→ Task description: Below are entries. Copy exactly the lines running from the line that holds "Digitaliseren van een kinderdagverblijf: de" to the line that holds "dades governamentais competentes.", with both ends included.

→ Supplied data:

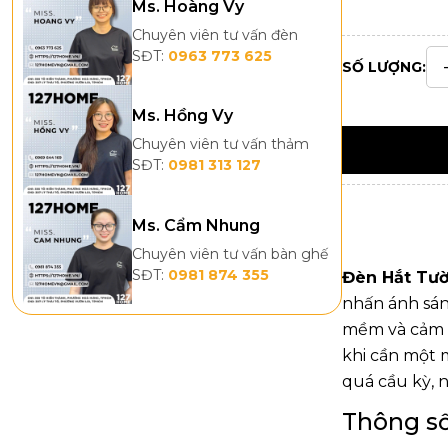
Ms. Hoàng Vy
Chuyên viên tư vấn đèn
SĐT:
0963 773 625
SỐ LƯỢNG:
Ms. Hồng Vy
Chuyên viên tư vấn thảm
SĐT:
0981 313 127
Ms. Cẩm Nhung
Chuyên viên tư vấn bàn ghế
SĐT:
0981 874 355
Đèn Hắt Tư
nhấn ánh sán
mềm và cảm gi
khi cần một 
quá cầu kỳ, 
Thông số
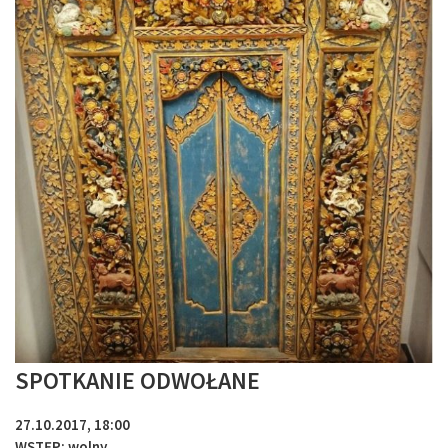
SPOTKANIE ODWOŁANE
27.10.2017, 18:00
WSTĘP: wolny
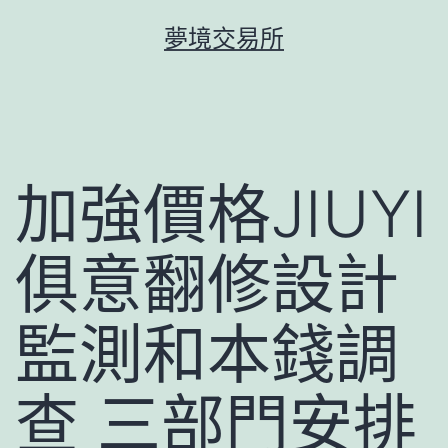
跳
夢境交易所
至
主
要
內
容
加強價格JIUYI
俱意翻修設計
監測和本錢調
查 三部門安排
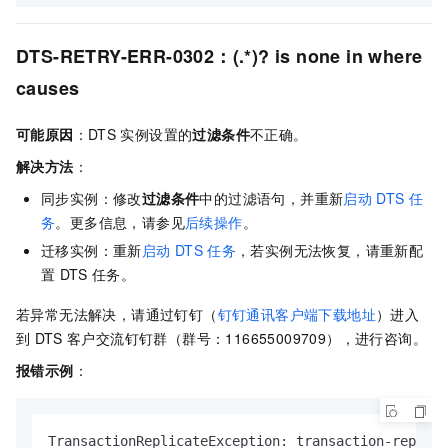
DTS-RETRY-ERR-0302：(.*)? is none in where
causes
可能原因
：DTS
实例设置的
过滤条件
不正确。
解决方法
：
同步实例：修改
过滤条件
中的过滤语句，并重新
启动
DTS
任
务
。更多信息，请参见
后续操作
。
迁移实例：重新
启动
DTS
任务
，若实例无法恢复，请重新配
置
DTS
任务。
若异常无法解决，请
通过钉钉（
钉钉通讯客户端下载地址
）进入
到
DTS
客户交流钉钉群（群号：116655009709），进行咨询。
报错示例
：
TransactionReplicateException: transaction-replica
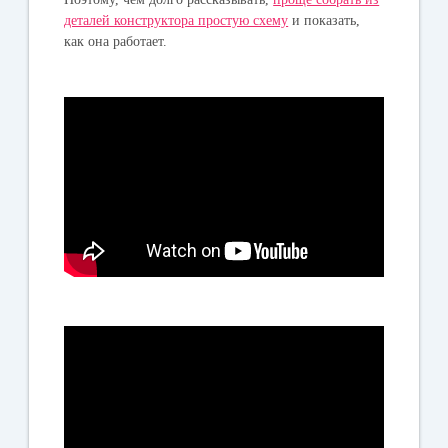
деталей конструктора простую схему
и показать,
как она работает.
---
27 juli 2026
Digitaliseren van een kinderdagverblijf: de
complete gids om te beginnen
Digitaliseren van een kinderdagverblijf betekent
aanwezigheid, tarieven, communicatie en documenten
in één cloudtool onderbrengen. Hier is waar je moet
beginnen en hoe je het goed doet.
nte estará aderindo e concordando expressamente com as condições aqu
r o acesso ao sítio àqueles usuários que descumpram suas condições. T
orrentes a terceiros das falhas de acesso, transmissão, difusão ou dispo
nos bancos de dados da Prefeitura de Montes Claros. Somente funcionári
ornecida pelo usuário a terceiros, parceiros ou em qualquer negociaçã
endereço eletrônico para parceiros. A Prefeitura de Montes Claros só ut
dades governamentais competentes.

→ Output of the exercise:
Digitaliseren van een kinderdagverblijf: de
complete gids om te beginnen
Digitaliseren van een kinderdagverblijf betekent
aanwezigheid, tarieven, communicatie en documenten
in één cloudtool onderbrengen. Hier is waar je moet
beginnen en hoe je het goed doet.
nte estará aderindo e concordando expressamente com as condições aqu
r o acesso ao sítio àqueles usuários que descumpram suas condições. T
orrentes a terceiros das falhas de acesso, transmissão, difusão ou dispo
nos bancos de dados da Prefeitura de Montes Claros. Somente funcionári
ornecida pelo usuário a terceiros, parceiros ou em qualquer negociaçã
endereço eletrônico para parceiros. A Prefeitura de Montes Claros só ut
dades governamentais competentes.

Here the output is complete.